Items drawn from a data source

- - -

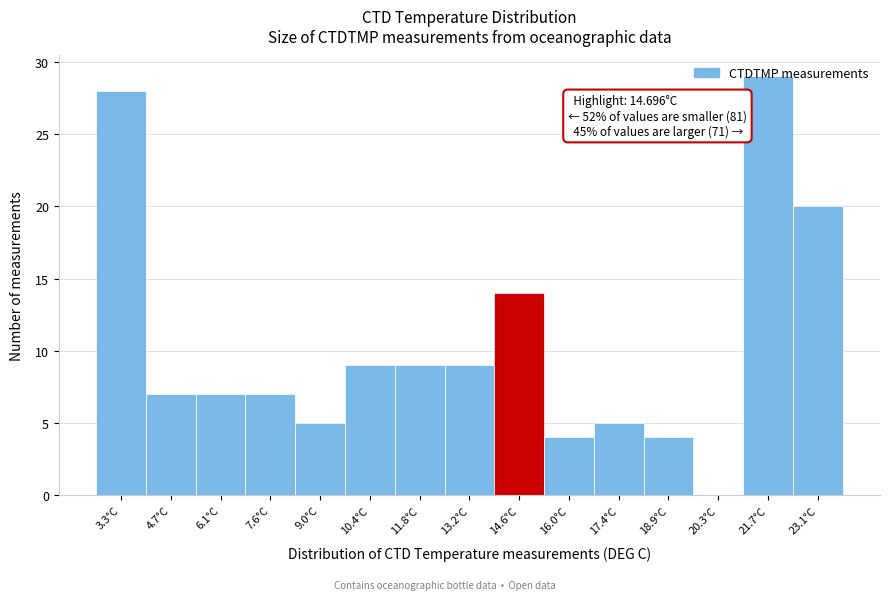

True or false: the data shows 16 at 10.4°C.

False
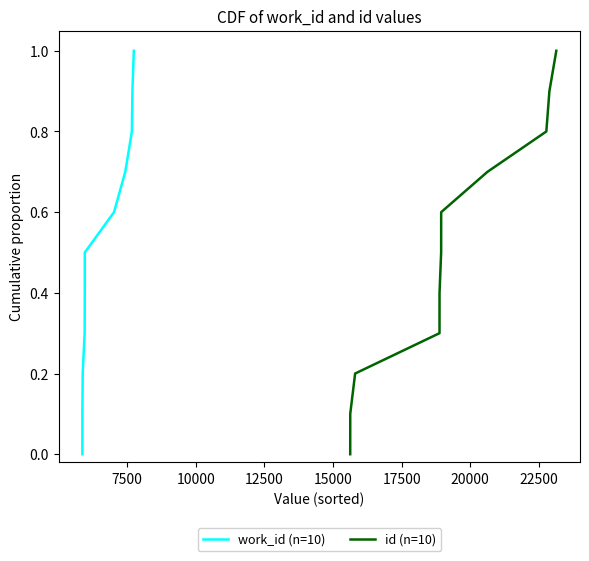

What is the highest value of the id (n=10) series?

1.0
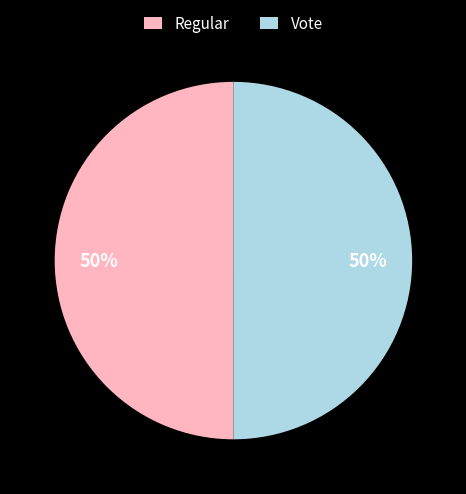

Approximately how many times larger is the value at Vote compared to Regular?

1.0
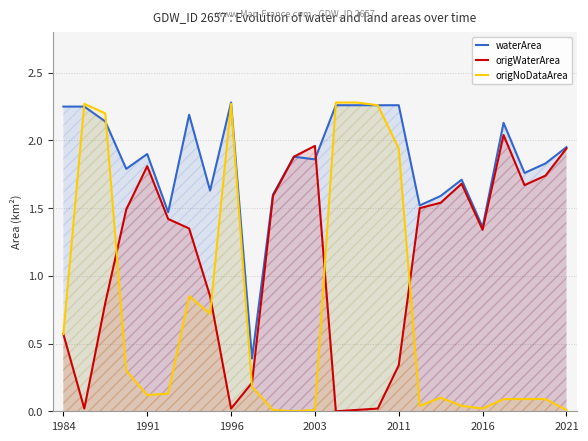

At which label is waterArea closest to 1?

2016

- - -

_What you are asked to do_
Copy the entries word for word, starting at the line that contains "What is the" and continuing through the end of the entries. Leave out the pictures.

_Answer to the problem_
What is the highest value of the id (n=10) series?

1.0

Approximately how many times larger is the value at Vote compared to Regular?

1.0

At which label is waterArea closest to 1?

2016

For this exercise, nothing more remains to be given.